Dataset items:
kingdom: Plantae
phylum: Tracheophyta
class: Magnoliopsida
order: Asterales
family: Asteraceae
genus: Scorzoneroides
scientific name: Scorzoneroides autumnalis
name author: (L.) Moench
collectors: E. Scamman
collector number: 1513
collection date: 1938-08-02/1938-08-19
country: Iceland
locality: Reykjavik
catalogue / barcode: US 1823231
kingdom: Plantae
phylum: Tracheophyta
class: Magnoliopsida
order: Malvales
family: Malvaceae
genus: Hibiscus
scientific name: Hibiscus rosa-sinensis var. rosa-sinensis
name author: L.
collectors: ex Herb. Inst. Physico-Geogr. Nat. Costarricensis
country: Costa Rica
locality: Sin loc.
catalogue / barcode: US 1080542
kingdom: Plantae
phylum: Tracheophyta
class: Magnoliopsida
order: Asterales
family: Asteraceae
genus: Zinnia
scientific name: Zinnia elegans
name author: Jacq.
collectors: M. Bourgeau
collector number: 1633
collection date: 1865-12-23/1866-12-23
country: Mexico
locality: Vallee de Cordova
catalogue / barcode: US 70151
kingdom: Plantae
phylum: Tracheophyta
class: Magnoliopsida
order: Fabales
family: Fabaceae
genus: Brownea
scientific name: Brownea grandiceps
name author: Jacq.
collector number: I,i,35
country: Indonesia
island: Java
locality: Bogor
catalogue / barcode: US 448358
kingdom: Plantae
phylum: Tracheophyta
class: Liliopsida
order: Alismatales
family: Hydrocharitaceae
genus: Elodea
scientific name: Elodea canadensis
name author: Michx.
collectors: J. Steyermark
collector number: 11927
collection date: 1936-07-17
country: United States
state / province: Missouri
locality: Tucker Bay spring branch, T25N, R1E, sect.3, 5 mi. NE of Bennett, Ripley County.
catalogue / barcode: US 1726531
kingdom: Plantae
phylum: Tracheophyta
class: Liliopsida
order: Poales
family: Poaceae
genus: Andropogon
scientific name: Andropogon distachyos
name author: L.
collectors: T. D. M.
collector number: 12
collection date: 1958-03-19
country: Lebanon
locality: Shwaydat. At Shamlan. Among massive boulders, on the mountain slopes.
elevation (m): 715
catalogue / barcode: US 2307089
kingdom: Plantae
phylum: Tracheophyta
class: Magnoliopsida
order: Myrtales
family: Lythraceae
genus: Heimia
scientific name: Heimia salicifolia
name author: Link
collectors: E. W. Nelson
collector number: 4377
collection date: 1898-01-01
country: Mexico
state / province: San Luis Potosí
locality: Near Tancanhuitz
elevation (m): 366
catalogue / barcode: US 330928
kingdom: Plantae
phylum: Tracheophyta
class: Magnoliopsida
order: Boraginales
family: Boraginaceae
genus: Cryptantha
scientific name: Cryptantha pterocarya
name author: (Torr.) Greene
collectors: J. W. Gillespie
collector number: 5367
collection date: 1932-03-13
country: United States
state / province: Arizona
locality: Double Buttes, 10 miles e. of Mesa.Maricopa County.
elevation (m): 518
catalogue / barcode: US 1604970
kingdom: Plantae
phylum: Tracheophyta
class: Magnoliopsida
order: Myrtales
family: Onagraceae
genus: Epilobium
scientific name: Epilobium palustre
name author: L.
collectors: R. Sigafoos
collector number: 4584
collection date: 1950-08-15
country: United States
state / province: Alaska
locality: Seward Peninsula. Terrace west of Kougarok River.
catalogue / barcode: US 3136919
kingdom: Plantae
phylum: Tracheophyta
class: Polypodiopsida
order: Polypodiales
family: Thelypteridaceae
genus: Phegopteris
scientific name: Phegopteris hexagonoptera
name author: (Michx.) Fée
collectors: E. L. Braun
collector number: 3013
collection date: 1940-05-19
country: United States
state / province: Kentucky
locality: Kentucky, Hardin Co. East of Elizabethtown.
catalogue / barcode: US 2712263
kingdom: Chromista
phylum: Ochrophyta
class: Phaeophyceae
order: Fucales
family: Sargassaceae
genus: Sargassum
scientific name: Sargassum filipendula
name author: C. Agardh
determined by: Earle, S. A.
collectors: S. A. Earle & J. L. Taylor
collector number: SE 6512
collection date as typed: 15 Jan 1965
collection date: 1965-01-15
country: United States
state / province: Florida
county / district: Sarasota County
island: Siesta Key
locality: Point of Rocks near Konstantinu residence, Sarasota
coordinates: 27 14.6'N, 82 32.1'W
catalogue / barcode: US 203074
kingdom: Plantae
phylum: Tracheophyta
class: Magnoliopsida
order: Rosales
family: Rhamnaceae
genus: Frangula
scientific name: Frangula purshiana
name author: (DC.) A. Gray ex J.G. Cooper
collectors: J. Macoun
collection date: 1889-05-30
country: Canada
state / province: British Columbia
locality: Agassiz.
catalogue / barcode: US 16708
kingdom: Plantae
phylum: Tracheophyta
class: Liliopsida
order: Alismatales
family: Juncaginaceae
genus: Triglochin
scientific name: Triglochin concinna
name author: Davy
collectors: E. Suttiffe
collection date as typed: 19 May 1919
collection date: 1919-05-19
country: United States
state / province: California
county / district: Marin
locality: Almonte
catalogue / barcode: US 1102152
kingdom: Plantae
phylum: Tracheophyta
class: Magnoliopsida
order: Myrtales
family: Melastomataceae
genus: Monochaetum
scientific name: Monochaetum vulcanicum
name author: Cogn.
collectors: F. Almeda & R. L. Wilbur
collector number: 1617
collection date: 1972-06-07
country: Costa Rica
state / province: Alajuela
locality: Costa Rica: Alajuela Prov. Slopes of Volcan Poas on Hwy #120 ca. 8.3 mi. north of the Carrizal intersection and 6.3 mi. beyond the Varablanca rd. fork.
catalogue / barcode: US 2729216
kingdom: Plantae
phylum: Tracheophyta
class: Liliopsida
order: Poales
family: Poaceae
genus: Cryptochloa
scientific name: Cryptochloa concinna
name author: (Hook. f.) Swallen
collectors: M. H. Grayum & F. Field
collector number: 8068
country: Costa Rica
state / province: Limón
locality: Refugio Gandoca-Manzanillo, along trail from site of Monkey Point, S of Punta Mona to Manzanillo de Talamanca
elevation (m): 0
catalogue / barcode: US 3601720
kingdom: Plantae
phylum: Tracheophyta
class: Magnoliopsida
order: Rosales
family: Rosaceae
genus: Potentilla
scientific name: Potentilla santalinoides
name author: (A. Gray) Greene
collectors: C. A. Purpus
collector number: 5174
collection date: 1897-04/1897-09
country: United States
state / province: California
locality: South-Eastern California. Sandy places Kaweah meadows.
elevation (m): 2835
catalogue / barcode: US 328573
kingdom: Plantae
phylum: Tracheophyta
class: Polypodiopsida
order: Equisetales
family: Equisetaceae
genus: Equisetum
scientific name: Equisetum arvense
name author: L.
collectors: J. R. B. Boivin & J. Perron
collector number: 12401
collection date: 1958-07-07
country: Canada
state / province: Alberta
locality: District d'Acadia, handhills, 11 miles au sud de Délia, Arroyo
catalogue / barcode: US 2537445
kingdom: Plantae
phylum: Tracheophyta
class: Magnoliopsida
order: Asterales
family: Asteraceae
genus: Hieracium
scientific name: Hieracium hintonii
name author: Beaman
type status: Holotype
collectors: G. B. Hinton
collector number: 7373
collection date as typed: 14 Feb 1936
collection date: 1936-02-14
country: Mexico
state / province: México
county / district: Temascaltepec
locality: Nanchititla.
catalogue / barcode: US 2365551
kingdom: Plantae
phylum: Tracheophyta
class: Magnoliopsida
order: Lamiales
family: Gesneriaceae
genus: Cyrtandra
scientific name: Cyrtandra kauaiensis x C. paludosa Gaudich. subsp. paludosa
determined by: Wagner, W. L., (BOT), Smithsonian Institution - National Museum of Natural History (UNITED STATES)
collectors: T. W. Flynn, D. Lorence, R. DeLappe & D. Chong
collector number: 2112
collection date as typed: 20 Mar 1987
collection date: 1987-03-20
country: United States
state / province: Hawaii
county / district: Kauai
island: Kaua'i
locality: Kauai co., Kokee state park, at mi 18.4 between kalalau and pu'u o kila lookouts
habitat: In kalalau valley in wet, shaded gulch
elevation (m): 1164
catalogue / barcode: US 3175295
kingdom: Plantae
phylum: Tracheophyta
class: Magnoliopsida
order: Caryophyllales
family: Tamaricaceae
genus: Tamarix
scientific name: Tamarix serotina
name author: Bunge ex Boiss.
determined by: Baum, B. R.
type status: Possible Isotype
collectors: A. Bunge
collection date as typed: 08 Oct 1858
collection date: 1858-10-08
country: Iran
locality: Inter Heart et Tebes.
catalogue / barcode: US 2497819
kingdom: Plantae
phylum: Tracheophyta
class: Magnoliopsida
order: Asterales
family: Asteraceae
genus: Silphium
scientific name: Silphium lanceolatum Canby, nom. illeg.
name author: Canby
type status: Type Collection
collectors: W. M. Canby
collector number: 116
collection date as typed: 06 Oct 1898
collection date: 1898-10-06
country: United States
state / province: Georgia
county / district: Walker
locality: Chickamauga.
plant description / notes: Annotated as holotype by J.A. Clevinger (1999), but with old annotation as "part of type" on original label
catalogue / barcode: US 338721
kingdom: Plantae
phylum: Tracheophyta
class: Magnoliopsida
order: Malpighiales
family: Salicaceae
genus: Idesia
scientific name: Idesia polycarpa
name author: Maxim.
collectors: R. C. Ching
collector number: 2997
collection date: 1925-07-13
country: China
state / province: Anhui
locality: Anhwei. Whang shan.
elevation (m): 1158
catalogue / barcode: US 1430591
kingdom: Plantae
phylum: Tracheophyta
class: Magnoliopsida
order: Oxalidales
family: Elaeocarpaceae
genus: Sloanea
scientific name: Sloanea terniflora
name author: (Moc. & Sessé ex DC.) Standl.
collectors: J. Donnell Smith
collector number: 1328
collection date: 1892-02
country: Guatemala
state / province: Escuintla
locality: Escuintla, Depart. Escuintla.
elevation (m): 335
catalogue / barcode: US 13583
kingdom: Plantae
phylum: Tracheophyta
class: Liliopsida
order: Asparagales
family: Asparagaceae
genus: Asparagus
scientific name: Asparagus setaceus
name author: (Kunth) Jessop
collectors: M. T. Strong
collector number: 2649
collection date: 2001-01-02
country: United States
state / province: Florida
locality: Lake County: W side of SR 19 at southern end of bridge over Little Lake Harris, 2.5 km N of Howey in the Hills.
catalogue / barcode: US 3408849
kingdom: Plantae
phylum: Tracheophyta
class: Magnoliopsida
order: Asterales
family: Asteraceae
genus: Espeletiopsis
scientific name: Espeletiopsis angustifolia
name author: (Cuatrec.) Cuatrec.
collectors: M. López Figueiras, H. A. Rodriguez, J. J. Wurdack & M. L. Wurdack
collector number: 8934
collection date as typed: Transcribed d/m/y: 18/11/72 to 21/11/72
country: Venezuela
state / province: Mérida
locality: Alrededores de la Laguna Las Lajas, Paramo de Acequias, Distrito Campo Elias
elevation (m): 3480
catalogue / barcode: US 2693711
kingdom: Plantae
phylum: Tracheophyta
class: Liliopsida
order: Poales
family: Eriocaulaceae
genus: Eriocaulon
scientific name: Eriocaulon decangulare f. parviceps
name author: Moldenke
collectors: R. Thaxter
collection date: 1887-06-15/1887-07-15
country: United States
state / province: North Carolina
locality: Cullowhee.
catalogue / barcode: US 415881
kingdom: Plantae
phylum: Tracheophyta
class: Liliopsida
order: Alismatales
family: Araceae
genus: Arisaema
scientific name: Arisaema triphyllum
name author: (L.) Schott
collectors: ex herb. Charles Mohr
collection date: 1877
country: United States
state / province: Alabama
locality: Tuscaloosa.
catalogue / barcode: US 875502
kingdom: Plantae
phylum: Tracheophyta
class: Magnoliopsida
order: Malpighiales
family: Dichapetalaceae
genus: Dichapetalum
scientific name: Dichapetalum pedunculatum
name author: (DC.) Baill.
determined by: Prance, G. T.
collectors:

◆ WHAT THE EXERCISE ASKS ◆
Could you rewrite the data from its beginning through the line containing "catalogue / barcode: US 1823231", swapping "collection date" for "date collected" and leaving everything else unchanged?

◆ RESPONSE ◆
kingdom: Plantae
phylum: Tracheophyta
class: Magnoliopsida
order: Asterales
family: Asteraceae
genus: Scorzoneroides
scientific name: Scorzoneroides autumnalis
name author: (L.) Moench
collectors: E. Scamman
collector number: 1513
date collected: 1938-08-02/1938-08-19
country: Iceland
locality: Reykjavik
catalogue / barcode: US 1823231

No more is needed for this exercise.